WORK TO BE COMPLETED: Copy out the data unchanged, from the line containing "# SEPTEMBER 30, 2022" through the last line, with both ends included.

********

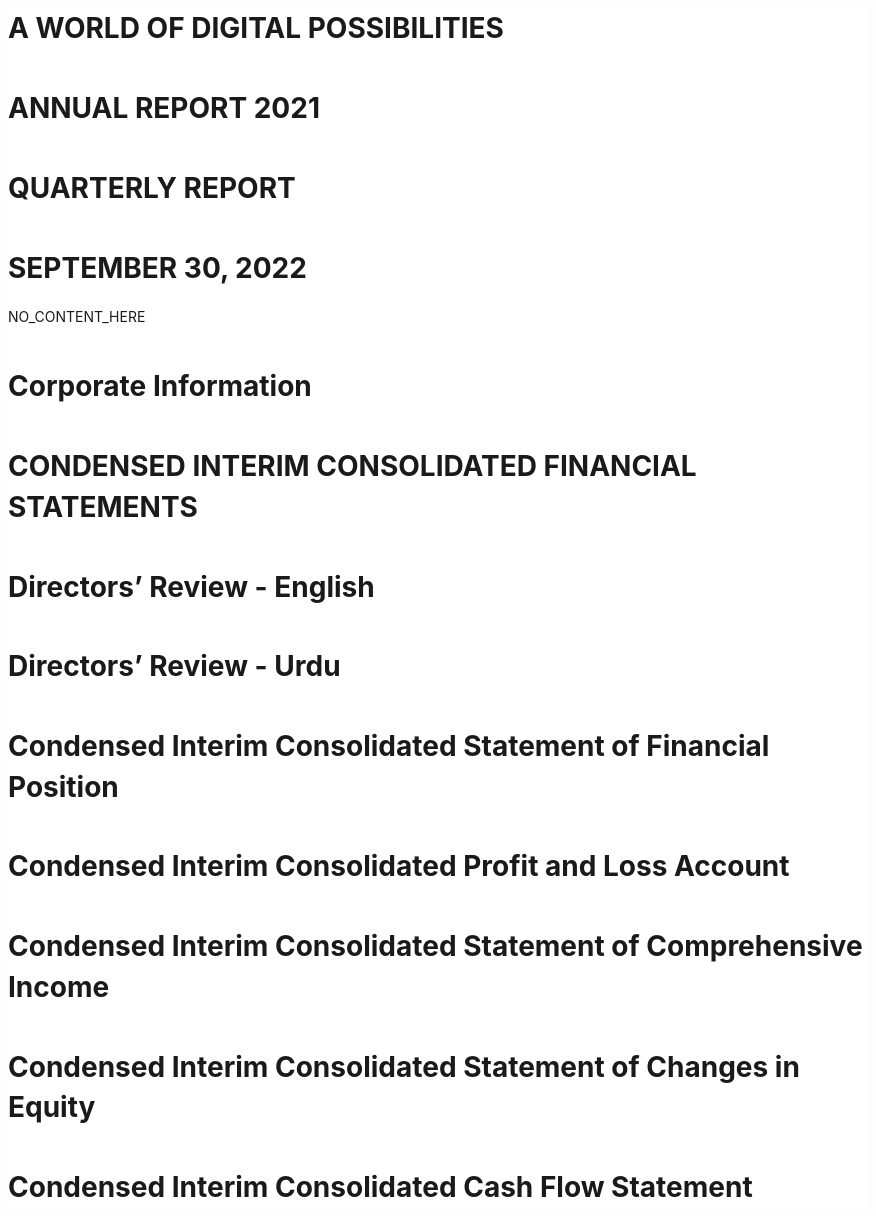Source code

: 


# A WORLD OF DIGITAL POSSIBILITIES

# ANNUAL REPORT 2021

# QUARTERLY REPORT

# SEPTEMBER 30, 2022






NO_CONTENT_HERE


# Corporate Information



# CONDENSED INTERIM CONSOLIDATED FINANCIAL STATEMENTS

# Directors’ Review - English

# Directors’ Review - Urdu

# Condensed Interim Consolidated Statement of Financial Position

# Condensed Interim Consolidated Profit and Loss Account

# Condensed Interim Consolidated Statement of Comprehensive Income

# Condensed Interim Consolidated Statement of Changes in Equity

# Condensed Interim Consolidated Cash Flow Statement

********

ANSWER TO THE PROBLEM:
# SEPTEMBER 30, 2022






NO_CONTENT_HERE


# Corporate Information



# CONDENSED INTERIM CONSOLIDATED FINANCIAL STATEMENTS

# Directors’ Review - English

# Directors’ Review - Urdu

# Condensed Interim Consolidated Statement of Financial Position

# Condensed Interim Consolidated Profit and Loss Account

# Condensed Interim Consolidated Statement of Comprehensive Income

# Condensed Interim Consolidated Statement of Changes in Equity

# Condensed Interim Consolidated Cash Flow Statement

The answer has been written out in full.